Épuisée par ce constat
et consciente qu’il faudrait qu’elle avertisse l’intéressé et son mari, elle
s’endormit en rêvant qu’elle vivait dans un palais.
Les
maîtres d’armes de la fée eurent tôt fait de terrasser les félons et leur chef
s’empara du trousseau du prince puis conformément aux ordres de leur
souveraine, ils jetèrent ces hommes vils sur le pavé de la cour du palais,
enchaînés et bâillonnés. La foule les réduisit définitivement au silence car tous
avaient eu à souffrir de ces traîtres insensibles et pervers. Avant de revenir
à la demeure féerique, ils firent un détour vers la chaumière incendiée,
jetèrent dans les cendres quelques pincées d’une poudre magique qui lui rendit
lustre et beauté.
Ce
travail achevé, ils revinrent rapidement dans le cercle de la fée des sources,
remirent les précieux ornements vestimentaires et les pièces d’or puis
repartirent vers leur camp d’entraînement, se tenant à la merci d’un prochain
appel.
C’est
avec beaucoup d’émotion que François-Louis caressa les vêtements qu’il avait
portés pour sa présentation au peuple et déplora la mort accidentelle de la
reine qui l’avait sauvé en le déposant près de l’étal de la brave Éliette.
J’espère
que notre premier enfant portera cette magnifique tenue d’apparat dit
Rose-Bonheur en rougissant ce à quoi le prince répondit par un baiser.
Loin
de se douter de tout ce qui s’était passé en son absence, Charles-Henri
revenait chez lui, heureux de la belle vente de ses bœufs. Il réservait une
surprise à sa femme, un châle splendide venu de l’Inde lointaine et il
imaginait la future mère drapée dans cette soierie brodée de roses et d’oiseaux
exotiques.
Mais
la surprise fut pour lui. Un bon feu flambait dans la cheminée mais c’est une
voisine qui l’accueillit pour lui servir la soupe et un rôti d’agneau. Des
vagissements lui apprirent que l’enfant était né. « Mangez d’abord, lui
dit la voisine, vous avez un beau petit garçon. Votre femme dort et à son
réveil, elle aura une anecdote à vous dire ». Intrigué, Charles-Henri se
plia à ces injonctions, mangea avec beaucoup d’appétit puis il remercia la
brave voisine qui s’éclipsa avec délicatesse pour laisser les époux en tête à
tête.
Quelques
mois plus tard, le prince envoya des émissaires au palais afin de révéler sa
véritable identité. La robe de baptême était jointe au message et une brodeuse
du palais la reconnut.

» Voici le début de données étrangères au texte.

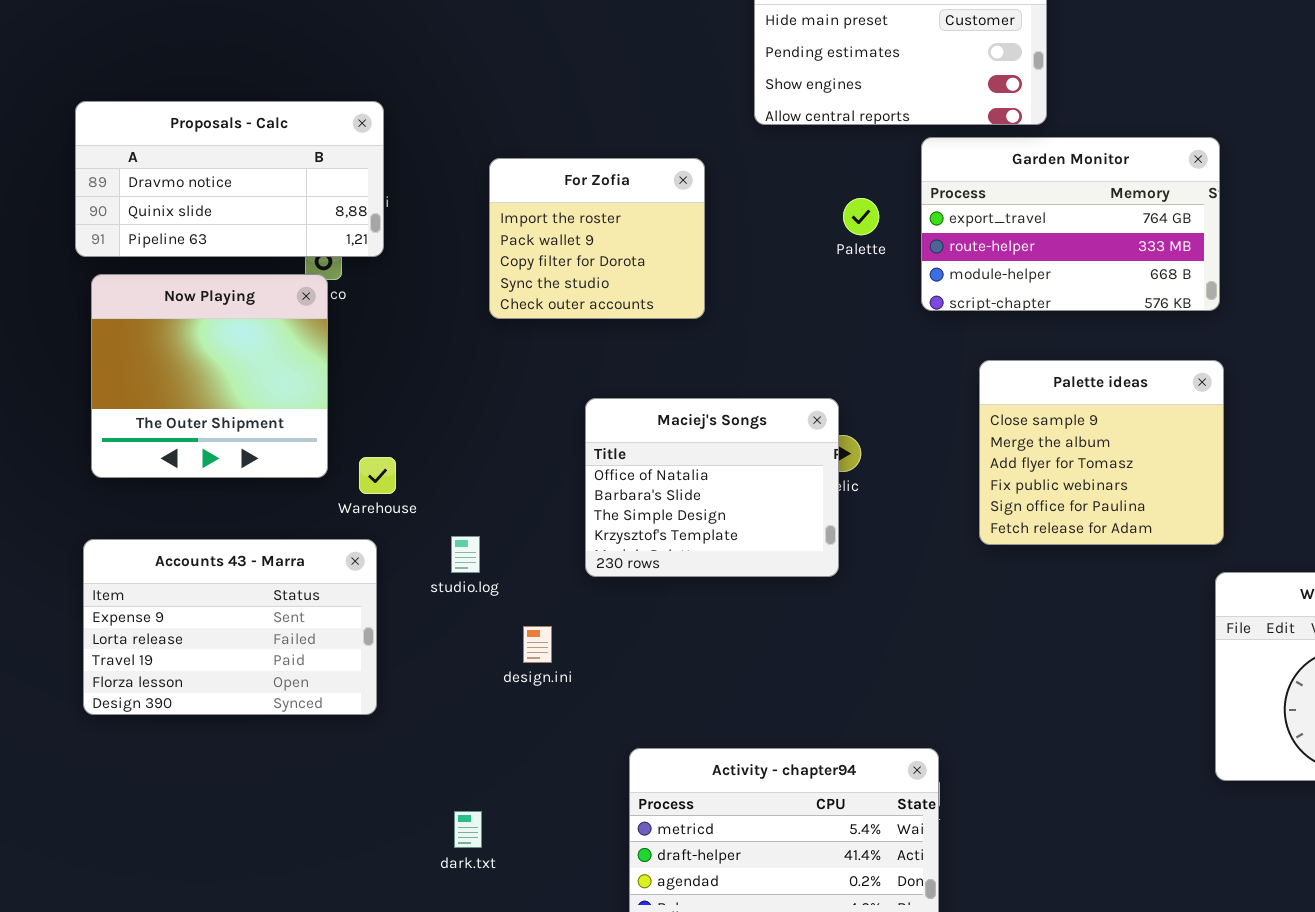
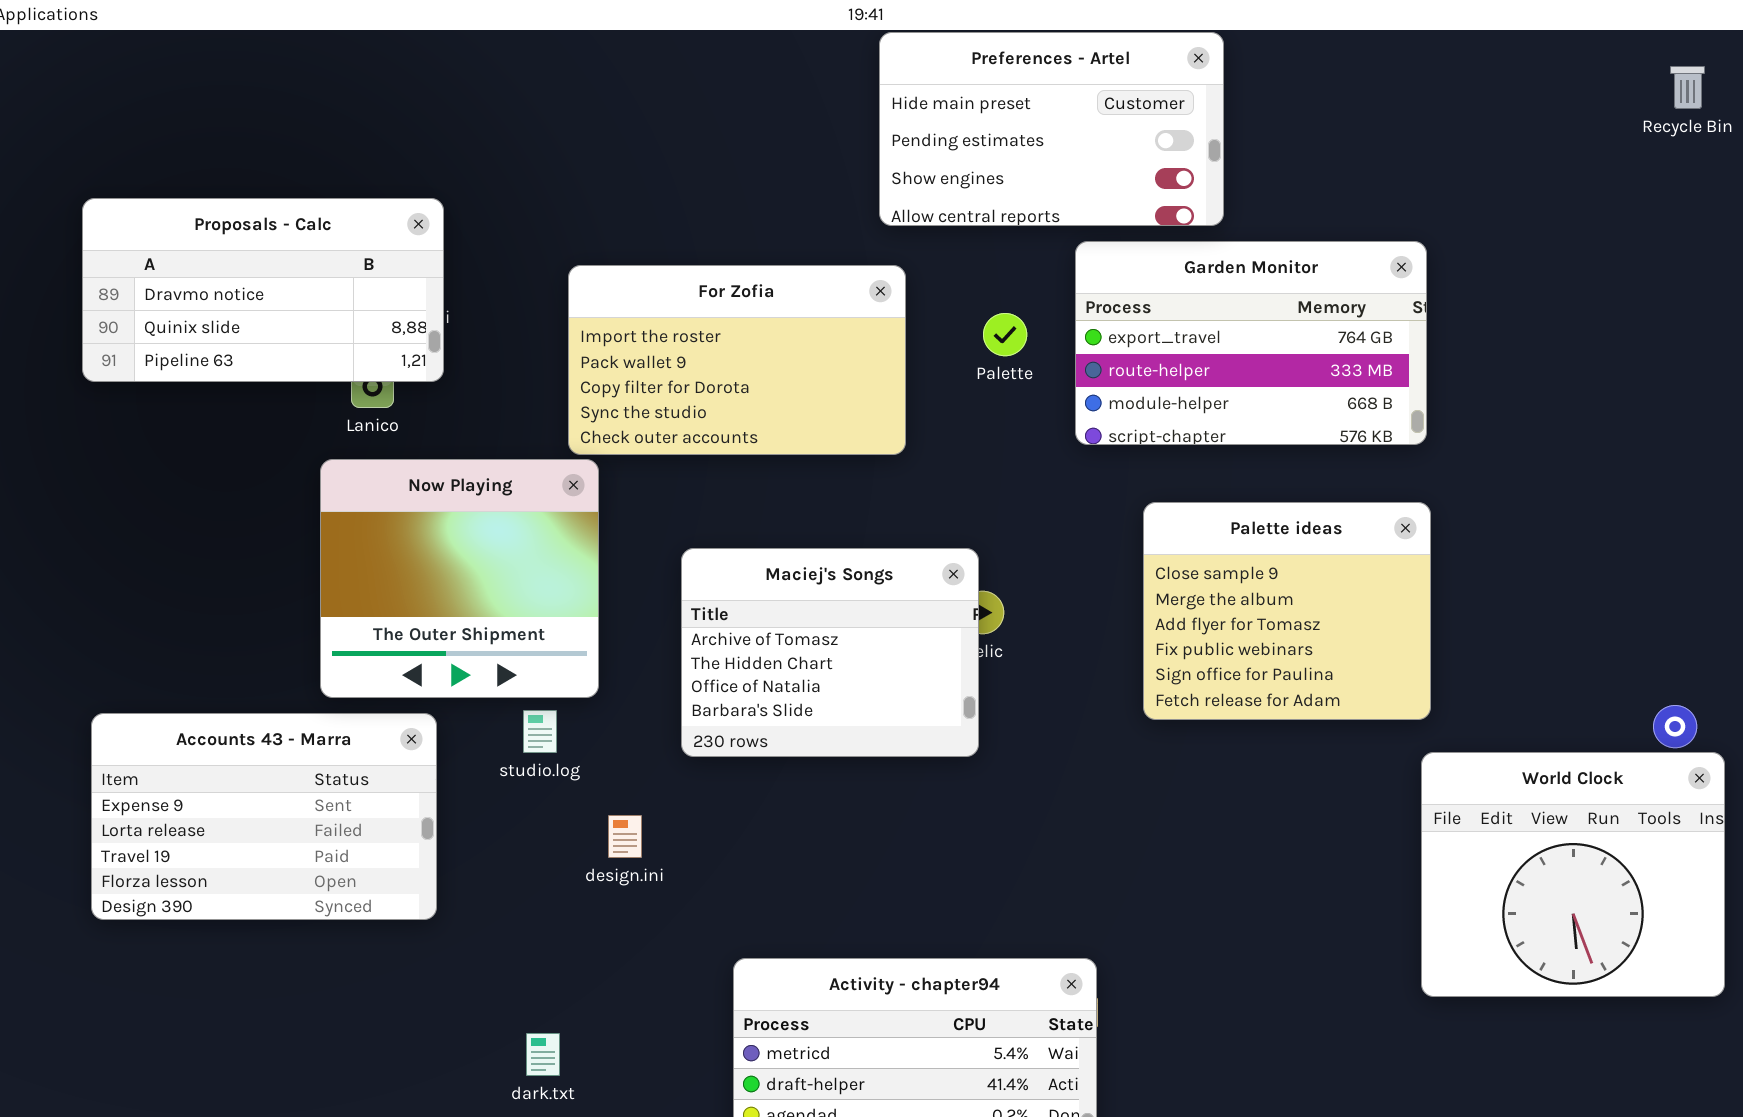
For Zofia: [489,158,705,319] -> [568,265,906,455], resized
Now Playing: [91,274,328,478] -> [320,459,599,698], moved
Maciej's Songs: [585,398,839,577] -> [681,548,979,757], scrolled up 2 rows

Elle en pleura de tendresse, revoyant cette scène qui
aurait dû être la plus belle du royaume, la reine portant fièrement le magnifique
petit prince pour le présenter à la foule.
« Je
pourrai le reconnaître formellement dit la nourrice car je suis la seule à
l’avoir vu nu avec la reine qui n’est plus de ce monde. Il possède un signe de
reconnaissance ».
Averti
de ces paroles, le prince arriva sous bonne escorte, demanda à rencontrer la
nourrice qui énonça fièrement son verdict : c’était bien le prince car sur
la hanche gauche, il avait un tatouage singulier, celui d’un oiseau bleu. La
reine avait entendu parler de substitution d’enfant et c’est ce qu’elle
redoutait le plus au monde, ne se doutant pas que le danger qui les guettait
relevait de l’assassinat pur et simple.
Les
sujets de François-Louis lui firent allégeance et l’on ordonna de grandes fêtes
pour célébrer le retour du prince. Ce fut une liesse royale. Lors du dernier
banquet, le souverain leur annonça qu’une princesse arriverait bientôt au
château.
Lorsque
Rose-Bonheur fit son entrée dans un carrosse digne de sa beauté, elle fut
ovationnée et chacun scanda son nom. Afin de remercier la personne qui lui
avait dispensé l’amour d’une mère, François-Louis anoblit le couple que
formaient Charles-Henri et Éliette
et les installa au palais.
Charles-Henri
fut chargé des chasses royales et Éliette se consacra à l’éducation de son
fils, veillant de loin avec beaucoup de fierté sur sa petite Rose-Bonheur qui
portait mieux que jamais le magnifique prénom qu’elle lui avait donné à la
naissance.
On
ne vit plus l’ombre d’un félon dans le royaume et tous vécurent heureux,
notamment lorsqu’un petit prince naquit au palais. On le nomma Ange-Louis car
le prince tenait à remercier encore sa mère adoptive pour tout le bonheur que,
simple paysanne, elle lui avait apporté.